━━━━━ Excerto do documento

Houve então necessidade de reinventar o negócio. A partir da semana da Páscoa, a Canelas passou a oferecer um serviço de entregas ao domicílio junto de particulares.
"Foi muito intenso. Houve mesmo muitos clientes e não estávamos à espera disso. As pessoas agradeceram imenso porque continuamos a ter preços baixos", contou Sandra Gonçalves.
A empresária pensa agora expandir a oferta de entregas a pratos quentes e lançou uma 'box' de aperitivos que pode ser degustada em toda a região parisiense. Para substituir os eventos, grande parte do negócio desta empresa familiar, também já há ideias.
"As empresas não vão ter restaurantes perto e estamos a contactá-los para ver se nós podemos ir até eles com alguns pratos e fazer um género do prato do dia para os trabalhadores", avançou.
Os grande eventos em França só devem voltar no final de setembro, algo inédito para uma cidade que acolhe alguns dos maiores salões do mundo e um setor que traz à capital milhões de pessoas por ano. É o caso do InPortugal, salão de imobiliário dedicado a Portugal, que conta anualmente com 6.000 visitantes e deveria acontecer em maio.
"Os eventos estão proibidos até setembro. Quando fomos para confinamento, a cerca de dois meses do salão, contactei imediatamente o parque de exposições e consegui mudar o salão de 14 a 17 de maio para 25, 26 e 27 de setembro", disse Ricardo Simões, diretor do InPortugal.
Este evento decorre normalmente no Parque de Exposições de Versalhes, no Sul da capital, mas a mudança de datas levou também a uma mudança de local. Este ano, o InPortugal vai decorrer no Espace Champerret, no 17.º bairro de Paris.
Mas se há data e local, há dúvidas que persistem. "É tudo muito incerto e depois há a questão de como é que vão passar a consumir as pessoas. Que mudanças nos comportamentos, nas motivações, nos projetos", questionou Ricardo Simões.

━━━━━━━━━━
━━━━━ Dados registados

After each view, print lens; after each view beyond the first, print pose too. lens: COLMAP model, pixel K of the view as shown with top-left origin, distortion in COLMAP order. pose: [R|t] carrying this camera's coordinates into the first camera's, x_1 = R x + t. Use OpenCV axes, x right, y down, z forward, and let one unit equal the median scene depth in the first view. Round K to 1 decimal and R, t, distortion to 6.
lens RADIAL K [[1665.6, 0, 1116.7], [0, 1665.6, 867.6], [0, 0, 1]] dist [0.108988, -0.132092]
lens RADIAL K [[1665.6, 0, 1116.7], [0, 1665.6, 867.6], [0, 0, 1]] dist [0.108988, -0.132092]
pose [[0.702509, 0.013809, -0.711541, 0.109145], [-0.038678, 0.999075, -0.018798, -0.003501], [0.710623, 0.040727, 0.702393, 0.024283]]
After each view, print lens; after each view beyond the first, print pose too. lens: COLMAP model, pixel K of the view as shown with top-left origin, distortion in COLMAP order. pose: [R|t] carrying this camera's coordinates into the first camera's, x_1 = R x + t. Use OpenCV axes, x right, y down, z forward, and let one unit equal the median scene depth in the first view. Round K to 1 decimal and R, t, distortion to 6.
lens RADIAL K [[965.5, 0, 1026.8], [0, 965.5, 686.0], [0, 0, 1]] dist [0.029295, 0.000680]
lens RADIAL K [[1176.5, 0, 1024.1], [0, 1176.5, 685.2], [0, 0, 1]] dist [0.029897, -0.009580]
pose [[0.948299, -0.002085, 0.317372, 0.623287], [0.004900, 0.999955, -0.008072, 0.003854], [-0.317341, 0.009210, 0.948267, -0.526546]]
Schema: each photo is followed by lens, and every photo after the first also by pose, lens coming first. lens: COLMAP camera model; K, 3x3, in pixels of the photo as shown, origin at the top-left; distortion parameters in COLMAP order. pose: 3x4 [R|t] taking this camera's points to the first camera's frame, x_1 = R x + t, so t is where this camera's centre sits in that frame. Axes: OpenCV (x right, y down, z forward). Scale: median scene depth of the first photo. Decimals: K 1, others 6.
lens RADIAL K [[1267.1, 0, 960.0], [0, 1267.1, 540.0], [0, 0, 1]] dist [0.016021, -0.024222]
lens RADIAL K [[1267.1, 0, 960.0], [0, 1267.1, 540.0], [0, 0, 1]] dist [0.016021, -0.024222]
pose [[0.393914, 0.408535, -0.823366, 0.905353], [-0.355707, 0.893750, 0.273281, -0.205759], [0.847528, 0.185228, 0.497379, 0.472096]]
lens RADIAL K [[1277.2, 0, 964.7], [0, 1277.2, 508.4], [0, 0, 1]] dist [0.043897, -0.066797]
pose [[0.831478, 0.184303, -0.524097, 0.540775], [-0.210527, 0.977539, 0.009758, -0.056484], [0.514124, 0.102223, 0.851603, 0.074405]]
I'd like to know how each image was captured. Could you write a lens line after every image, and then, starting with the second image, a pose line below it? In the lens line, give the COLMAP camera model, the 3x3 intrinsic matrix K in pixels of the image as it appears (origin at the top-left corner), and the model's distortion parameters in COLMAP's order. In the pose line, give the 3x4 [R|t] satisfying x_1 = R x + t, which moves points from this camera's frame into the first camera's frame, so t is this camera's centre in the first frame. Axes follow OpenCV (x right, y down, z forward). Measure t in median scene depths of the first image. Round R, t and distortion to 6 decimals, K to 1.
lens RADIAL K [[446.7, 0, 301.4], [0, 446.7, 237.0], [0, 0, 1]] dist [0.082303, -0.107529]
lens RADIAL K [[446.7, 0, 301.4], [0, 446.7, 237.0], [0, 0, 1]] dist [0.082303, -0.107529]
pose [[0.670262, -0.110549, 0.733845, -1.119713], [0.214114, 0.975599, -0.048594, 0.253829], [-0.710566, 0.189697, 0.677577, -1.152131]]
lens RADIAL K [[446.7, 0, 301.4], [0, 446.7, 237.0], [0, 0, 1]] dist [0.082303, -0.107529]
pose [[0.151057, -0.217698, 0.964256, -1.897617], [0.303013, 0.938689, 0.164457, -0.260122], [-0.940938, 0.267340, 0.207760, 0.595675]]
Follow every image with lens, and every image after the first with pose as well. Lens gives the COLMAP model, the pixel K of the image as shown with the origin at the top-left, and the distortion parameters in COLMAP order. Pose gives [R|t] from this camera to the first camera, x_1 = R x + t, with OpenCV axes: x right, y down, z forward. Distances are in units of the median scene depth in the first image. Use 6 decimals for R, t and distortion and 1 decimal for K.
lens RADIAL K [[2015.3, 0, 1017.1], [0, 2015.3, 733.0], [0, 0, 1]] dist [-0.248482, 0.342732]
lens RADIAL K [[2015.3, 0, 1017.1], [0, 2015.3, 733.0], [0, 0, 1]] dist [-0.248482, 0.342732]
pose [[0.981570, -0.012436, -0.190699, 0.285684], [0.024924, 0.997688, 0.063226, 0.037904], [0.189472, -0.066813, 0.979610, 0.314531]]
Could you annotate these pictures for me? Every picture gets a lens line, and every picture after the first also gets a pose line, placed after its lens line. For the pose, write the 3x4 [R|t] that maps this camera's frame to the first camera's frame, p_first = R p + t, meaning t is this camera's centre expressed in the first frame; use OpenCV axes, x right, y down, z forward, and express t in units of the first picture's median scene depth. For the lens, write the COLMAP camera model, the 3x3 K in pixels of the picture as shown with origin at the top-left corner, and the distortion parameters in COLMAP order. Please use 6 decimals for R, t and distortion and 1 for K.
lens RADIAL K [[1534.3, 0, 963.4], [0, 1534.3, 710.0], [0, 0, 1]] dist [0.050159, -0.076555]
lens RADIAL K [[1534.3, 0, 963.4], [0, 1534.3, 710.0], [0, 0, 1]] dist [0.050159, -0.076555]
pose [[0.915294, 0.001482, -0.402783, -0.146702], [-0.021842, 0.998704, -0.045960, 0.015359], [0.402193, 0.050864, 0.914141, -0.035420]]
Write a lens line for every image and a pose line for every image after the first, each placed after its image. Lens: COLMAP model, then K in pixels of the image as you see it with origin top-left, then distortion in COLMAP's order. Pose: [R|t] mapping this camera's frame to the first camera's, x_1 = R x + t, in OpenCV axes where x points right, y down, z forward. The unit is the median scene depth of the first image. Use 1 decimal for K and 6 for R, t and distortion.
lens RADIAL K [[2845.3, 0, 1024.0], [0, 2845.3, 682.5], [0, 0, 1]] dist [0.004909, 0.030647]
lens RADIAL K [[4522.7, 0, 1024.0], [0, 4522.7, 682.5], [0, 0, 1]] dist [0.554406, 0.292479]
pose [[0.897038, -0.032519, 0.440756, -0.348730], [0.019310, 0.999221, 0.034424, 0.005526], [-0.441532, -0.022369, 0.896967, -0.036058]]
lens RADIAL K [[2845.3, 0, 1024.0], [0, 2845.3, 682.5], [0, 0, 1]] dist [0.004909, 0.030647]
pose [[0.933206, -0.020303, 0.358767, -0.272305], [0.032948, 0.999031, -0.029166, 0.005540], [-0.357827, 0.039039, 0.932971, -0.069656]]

━━━━━━━━━━

Tarefa 1 » No excerto sobre a Canelas e o salão InPortugal, para que datas foi mudado o salão?
Tarefa 2 » Prolongue o excerto sobre a Canelas e o salão InPortugal a partir da última frase apresentada.
Os itens não têm relação nenhuma com o excerto.

Resultado 1 » Para 25, 26 e 27 de setembro.

Resultado 2 »
A favor do salão e da possível compra de imobiliário em terras lusas, está "o reforço da imagem positiva de Portugal" com o diminuto número de casos e mortes do vírus em comparação com a situação em França.
"A nível de visitantes, acho que os projetos de investimentos continuam lá", assegurou o diretor da feira.
No entanto, o investimento privado e público vai depender do clima da economia. E, para algumas empresas, o futuro não se apresenta positivo em França.
"Não estou preocupado com o futuro destas empresas [portuguesas]. Não direi o mesmo sobre a situação da economia em França. Vai haver muitas falências e muitos vão aproveitar esta oportunidade para recomeçar de novo e liquidar empresas que já estavam em dificuldades", analisou Carlos Vinhas Pereira.
Dependente do investimento público para continuar as suas obras, Artur Machado espera que o Governo francês não recue nos compromisso já assumidos com as empresas e esclareça a situação das eleições municipais, que ficaram na primeira volta, e impedem os autarcas de avançarem com concursos públicos.
"Se não houver um grande plano de investimento em que todo o sistema de financeiro injete dinheiro na economia, vai haver muitos problemas. O desempenho do setor da construção civil é uma forma de medir a economia de um país e se houver uma segunda vaga [de covid-19], pode haver uma recessão tão grande que pode haver muitas falências", garantiu.
O empresário português espera ter metade das suas 62 obras operacionais até 20 de maio, avisando que os prazos vão derrapar já que em obras com muitos trabalhadores, o regresso se vai fazer de forma progressiva para assegurar a segurança de todos.
Mas a vontade é regressar ao trabalho.
"O regresso ao trabalho é voluntário, mas 98% dos nossos trabalhadores dizem que querem voltar. As pessoas querem sair de casa, trabalhar e não estar a receber dinheiro sem esforço. Mas essa é a mentalidade portuguesa, já que 70% dos nossos trabalhadores são de origem portuguesa", concluiu Artur Machado.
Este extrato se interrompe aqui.